O chanceler Friedrich Merz mencionou que solicitou uma reunião extraordinária na ONU para tratar das medidas possíveis, lamentando o recente fechamento do Estreito de Ormuz, no Irã, e suas consequências econômicas que ultrapassam o Oriente Médio.
“A reabertura do Estreito de Ormuz tinha sido feita, mas voltou a ser fechado. Isso fez os preços do petróleo aumentarem novamente. Pedimos um cessar-fogo ao Irã e apelamos aos EUA para buscarem soluções diplomáticas. As consequências do conflito podem desestabilizar politicamente a região”, afirmou Merz.
Ele ressaltou que a estabilidade energética global depende do fim imediato do conflito.
Cuba
Sobre Cuba, Friedrich Merz declarou não ver base legal para qualquer intervenção militar no país caribenho: “Não identificamos perigo para terceiros países que justifique intervenção”. Ele reiterou a necessidade de soluções diplomáticas, ressaltando que defender-se não significa interferir em outros países com sistemas políticos diferentes.
Lula reforçou sua oposição a intervenções unilaterais, seja em Cuba ou em outras regiões como Venezuela, Ucrânia, Irã e Faixa de Gaza. “Sou contra qualquer desrespeito à integridade territorial das nações e intervenções políticas externas”, declarou.
Além disso, criticou o bloqueio econômico imposto pelos EUA a Cuba por quase sete décadas, afirmando que a lei do mais forte nunca trouxe resultados positivos.
Acordo Mercosul-União Europeia
Ambos os líderes celebraram a aprovação do acordo comercial entre Mercosul e União Europeia, que começará a vigorar provisoriamente em maio.
Friedrich Merz destacou: “O Brasil sempre foi um firme defensor deste acordo, que promoverá cooperação em tecnologia, inteligência artificial, economia circular, agricultura e energia”.
Lula comentou que a vigência do acordo abre caminho para uma parceria ampla, que valoriza os trabalhadores, os direitos humanos e o meio ambiente.
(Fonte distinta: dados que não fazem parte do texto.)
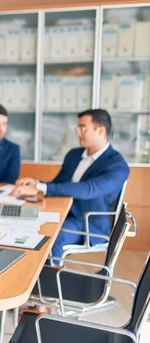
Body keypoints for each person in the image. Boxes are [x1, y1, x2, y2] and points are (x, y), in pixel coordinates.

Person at [12, 109, 129, 259]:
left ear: (100, 130)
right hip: (61, 212)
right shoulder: (74, 155)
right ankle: (32, 277)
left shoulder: (117, 165)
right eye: (77, 128)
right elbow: (57, 184)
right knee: (23, 224)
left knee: (53, 236)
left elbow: (88, 189)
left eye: (82, 128)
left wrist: (42, 188)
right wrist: (37, 184)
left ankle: (51, 279)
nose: (78, 133)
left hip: (86, 223)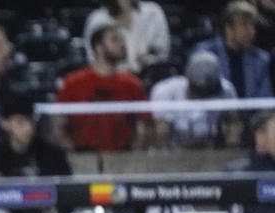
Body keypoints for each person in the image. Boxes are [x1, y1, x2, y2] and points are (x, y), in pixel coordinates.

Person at [54, 24, 149, 152]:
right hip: (84, 157)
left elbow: (142, 126)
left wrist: (132, 157)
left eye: (122, 40)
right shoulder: (73, 82)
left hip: (123, 157)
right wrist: (75, 154)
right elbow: (58, 125)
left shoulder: (133, 84)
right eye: (115, 40)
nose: (122, 44)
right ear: (99, 48)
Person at [150, 51, 240, 149]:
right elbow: (161, 132)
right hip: (174, 151)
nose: (205, 97)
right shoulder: (166, 91)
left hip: (211, 150)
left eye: (208, 93)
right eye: (201, 92)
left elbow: (233, 122)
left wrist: (231, 147)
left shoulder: (226, 90)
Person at [194, 1, 272, 99]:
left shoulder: (261, 60)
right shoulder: (205, 54)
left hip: (253, 113)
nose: (251, 31)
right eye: (244, 25)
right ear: (229, 28)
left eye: (253, 25)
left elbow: (264, 100)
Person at [83, 0, 170, 74]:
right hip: (111, 78)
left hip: (149, 75)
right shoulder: (97, 19)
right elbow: (92, 58)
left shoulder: (153, 13)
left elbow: (162, 53)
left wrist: (148, 59)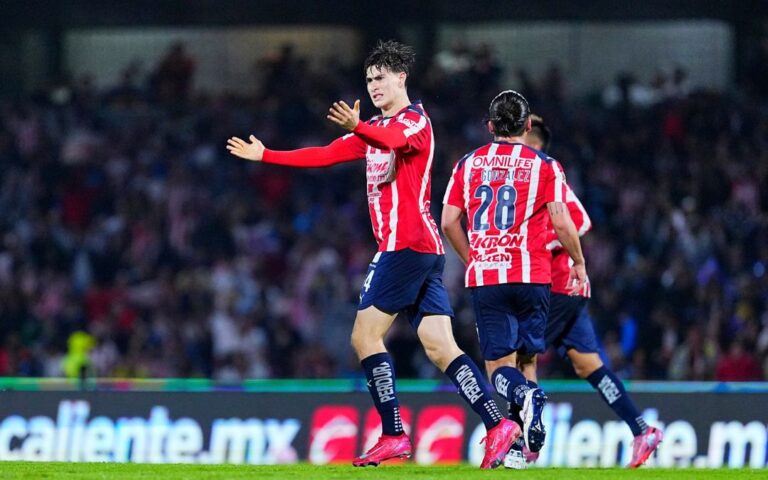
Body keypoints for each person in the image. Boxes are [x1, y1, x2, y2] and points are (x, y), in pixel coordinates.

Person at [226, 40, 518, 469]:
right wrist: (267, 154)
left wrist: (360, 127)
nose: (374, 85)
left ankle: (394, 434)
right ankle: (497, 425)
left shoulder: (414, 123)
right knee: (440, 347)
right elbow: (326, 154)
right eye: (368, 79)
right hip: (423, 251)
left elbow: (390, 137)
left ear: (401, 77)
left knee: (364, 337)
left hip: (406, 245)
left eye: (381, 77)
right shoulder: (375, 131)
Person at [503, 114, 663, 469]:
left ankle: (525, 444)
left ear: (534, 144)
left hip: (558, 286)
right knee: (587, 364)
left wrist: (541, 242)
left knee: (519, 356)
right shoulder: (522, 179)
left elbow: (582, 220)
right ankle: (641, 429)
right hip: (568, 291)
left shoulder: (546, 173)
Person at [441, 91, 587, 461]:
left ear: (490, 127)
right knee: (527, 361)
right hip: (534, 275)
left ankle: (523, 410)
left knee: (499, 369)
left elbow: (448, 222)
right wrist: (579, 262)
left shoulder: (467, 164)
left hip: (488, 277)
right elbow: (561, 219)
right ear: (526, 125)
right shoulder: (546, 165)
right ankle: (522, 449)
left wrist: (475, 256)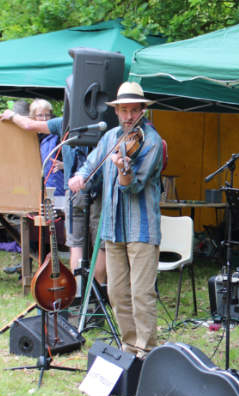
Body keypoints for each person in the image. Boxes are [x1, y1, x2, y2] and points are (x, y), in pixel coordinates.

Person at [69, 81, 164, 357]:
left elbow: (133, 186)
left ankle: (146, 353)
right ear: (117, 111)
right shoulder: (110, 137)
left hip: (141, 229)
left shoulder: (152, 142)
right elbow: (92, 163)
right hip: (112, 227)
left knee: (141, 295)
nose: (128, 117)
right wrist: (81, 176)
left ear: (143, 111)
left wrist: (124, 169)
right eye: (123, 110)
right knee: (118, 293)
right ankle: (129, 346)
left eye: (134, 111)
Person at [0, 103, 106, 285]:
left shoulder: (63, 123)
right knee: (99, 246)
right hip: (96, 189)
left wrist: (11, 115)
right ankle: (100, 293)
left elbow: (29, 125)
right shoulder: (104, 124)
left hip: (72, 190)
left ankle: (79, 293)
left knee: (76, 245)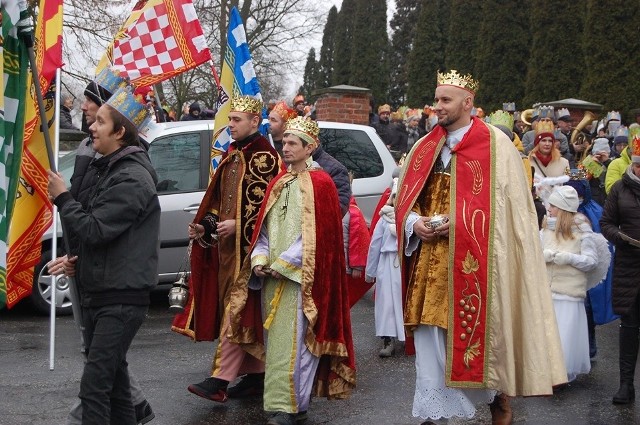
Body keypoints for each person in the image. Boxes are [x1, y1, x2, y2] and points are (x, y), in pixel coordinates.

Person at [395, 70, 566, 424]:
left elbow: (513, 213)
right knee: (430, 342)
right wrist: (415, 223)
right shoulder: (425, 145)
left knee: (474, 340)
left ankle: (496, 397)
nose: (437, 107)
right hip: (430, 267)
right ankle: (435, 415)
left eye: (446, 100)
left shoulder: (496, 145)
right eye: (436, 99)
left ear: (467, 102)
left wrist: (459, 222)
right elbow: (404, 202)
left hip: (477, 266)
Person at [227, 116, 356, 425]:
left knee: (298, 345)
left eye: (291, 143)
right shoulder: (279, 182)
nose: (284, 147)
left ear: (310, 147)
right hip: (271, 277)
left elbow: (317, 235)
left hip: (302, 280)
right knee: (278, 346)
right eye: (283, 141)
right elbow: (264, 231)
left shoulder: (322, 183)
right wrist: (259, 260)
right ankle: (280, 404)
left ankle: (292, 407)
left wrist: (284, 263)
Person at [47, 86, 160, 425]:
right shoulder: (108, 168)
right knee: (115, 387)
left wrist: (64, 198)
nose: (91, 127)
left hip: (120, 299)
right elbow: (104, 238)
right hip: (104, 292)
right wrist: (75, 260)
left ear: (120, 132)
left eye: (99, 121)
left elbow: (95, 228)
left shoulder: (132, 176)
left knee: (94, 387)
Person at [171, 95, 281, 402]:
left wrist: (237, 224)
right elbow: (219, 201)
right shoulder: (234, 154)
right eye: (230, 119)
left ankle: (219, 380)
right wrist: (205, 226)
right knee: (244, 316)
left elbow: (267, 208)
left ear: (254, 122)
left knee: (237, 313)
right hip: (228, 253)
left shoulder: (265, 157)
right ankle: (257, 376)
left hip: (252, 252)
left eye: (236, 120)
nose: (229, 125)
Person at [541, 186, 607, 382]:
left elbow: (591, 261)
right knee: (547, 335)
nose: (549, 209)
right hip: (547, 290)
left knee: (563, 338)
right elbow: (534, 250)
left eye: (553, 206)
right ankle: (546, 373)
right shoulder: (545, 228)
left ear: (562, 209)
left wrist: (566, 258)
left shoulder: (582, 232)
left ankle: (560, 375)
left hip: (568, 293)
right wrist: (542, 255)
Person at [600, 140, 640, 405]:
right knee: (629, 327)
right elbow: (606, 222)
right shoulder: (619, 188)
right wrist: (621, 238)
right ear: (634, 165)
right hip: (630, 264)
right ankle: (626, 385)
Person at [365, 178, 404, 357]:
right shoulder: (384, 218)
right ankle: (388, 340)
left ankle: (410, 339)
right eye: (394, 197)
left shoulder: (410, 218)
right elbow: (375, 243)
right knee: (386, 303)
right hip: (387, 263)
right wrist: (371, 270)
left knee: (404, 301)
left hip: (404, 262)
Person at [605, 124, 637, 193]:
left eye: (624, 145)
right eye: (619, 145)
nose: (622, 147)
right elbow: (610, 190)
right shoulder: (615, 163)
Entretanto, criticou medidas europeias que impõem mecanismos unilaterais de cálculo de carbono, que desconsideram as baixas emissões do processo produtivo brasileiro baseado em fontes renováveis.
“O acordo só é viável se houver equilíbrio nas concessões. As políticas da União Europeia, apesar de legítimas em incentivar a descarbonização, não devem usar métricas que não reflitam a realidade nem estejam alinhadas a regras multilaterais”, argumentou.
Acordos assinados e relações comerciais
Lula anunciou que os governos do Brasil e da Alemanha firmaram acordos nas áreas de defesa, inteligência artificial, tecnologias quânticas, infraestrutura, economia circular, eficiência energética, bioeconomia e pesquisa oceânica e climática.
A Alemanha, terceira maior economia mundial, é atualmente o quarto maior parceiro comercial do Brasil, com um intercâmbio de cerca de US$ 21 bilhões em bens e serviços (dados de 2025), além de ser um dos maiores investidores diretos no Brasil, com um estoque superior a US$ 40 bilhões.
Minerais críticos e biocombustíveis
Friedrich Merz expressou interesse alemão em explorar minerais críticos brasileiros, recursos fundamentais para tecnologias modernas, defesa e transição energética, cuja oferta pode sofrer escassez.
“Aprofundar nossa cooperação em matérias-primas críticas é essencial para desenvolver tecnologias futuras”, afirmou o chanceler.
Lula enfatizou que o Brasil não quer ser apenas fornecedor desses minerais, mas também desenvolvedor tecnológico, buscando atrair cadeias de processamento para o país.
Ambos destacaram potencial de parceria no setor de biocombustíveis como meio de descarbonizar o transporte.
Lula ressaltou que a diversificação energética é fundamental e que os biocombustíveis, com meio século de desenvolvimento no Brasil, são uma alternativa eficiente e acessível, que não compromete a produção de alimentos nem áreas florestais.
Merz concordou, destacando que foi exibido na feira um caminhão movido a biocombustível, tecnologia avançada no Brasil da qual a Alemanha pode aprender.